The remaining members of the team had the pleasure of watching the Donald speak, only occationally inturrupted by rational people pointing out that he is batshit crazy. Trump went on for hours about illegal immigrants, terrorists, illegal immigrant terrorists, inexplicably, laser velociraptors from Venus. Trump stopped occationally to suggest physical violence against those who dare speak out against him, but otherwise wasted no time on anything other than racist, lunatic vitriol. According to Dr. Richard Morris, the Trump "Seems to have an oddly personal vendetta against anyone who does not resemble himself both physically and ideologically."
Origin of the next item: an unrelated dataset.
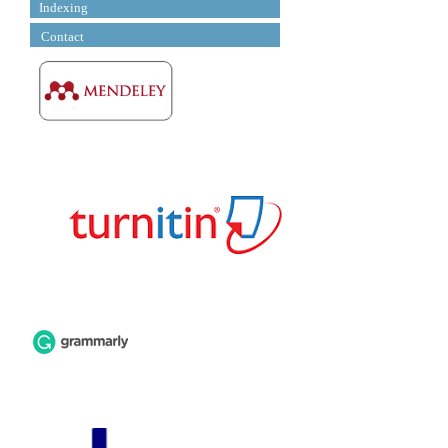
Indexing
Contact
But what the team from U of R were really intrested was the Trump supporters. "Trump may be lying to gain support from these people - that's what politicians do," associate professor Dianne Swann told us. "But these people who go to his rallies are completely genuine." After sorting through a few dozen morbidly curious liberals and horrified moderates, the team finally got to talk to a genuine Trump voter, who identified himself only as Jim the Toolshed. According to Jim, "Those furreners are coming and taking over our country, and Trump's the only man who can stop us. Look at us: Our president's a Muzlum, our vice-president's also a Muzlum, our congress is filled with Muzlum, the supreme court is all Muzlum, even our military as full of them! You're probably Muzlum too! Wait, am I a Muzlum? What if I'm a Muzlum! How can I tell?" At this point, Jim the Toolshed hoisted an AR-15, and the team felt compelled to retreat. The professors told News from Rockettopia that it was against their policy to comment on such specific psychological cases, but the students had no such compunctions. Annie Swift, who is now writing her Ph.D thesis on those with a deep disconnect with reality, told us that Jim the Toolshed appeared to have "A screw loose". Her friend Mark Miller chimed in and called Jim "Unhinged". At this point Nate Jensen added his two cents, that Jim was "Not the sharpest knife in the drawer," to which Annie responded that Jim had seemed like "A plank short of an outhouse", to which Mark replied that Annie was "Trying too hard with that last pun", leading Annie to tell Mark that he "Certainly hadn't been trying too hard last night," at which point Nate and our reporter exchanged looks and quietly left as Mark and Annie continued to bicker.

Other subjects were also interviewed by the U of R team, and were described by Dr. Morris as "Generally the kind of people I find in padded rooms making dolls out of their own hair." One man was convinced that his cat was a meexican ISIS agent and had implanted a chip in his brain. Another seemed to believe that the Department of Transportation was monitering her every move. Still another simply spouted something about "the negro", and wandered off to accuse a tree of being an illegal immigrant. The aforementioned Ph.D student Annie Swift called them "excellant material". It was, by all accounts, quite a night.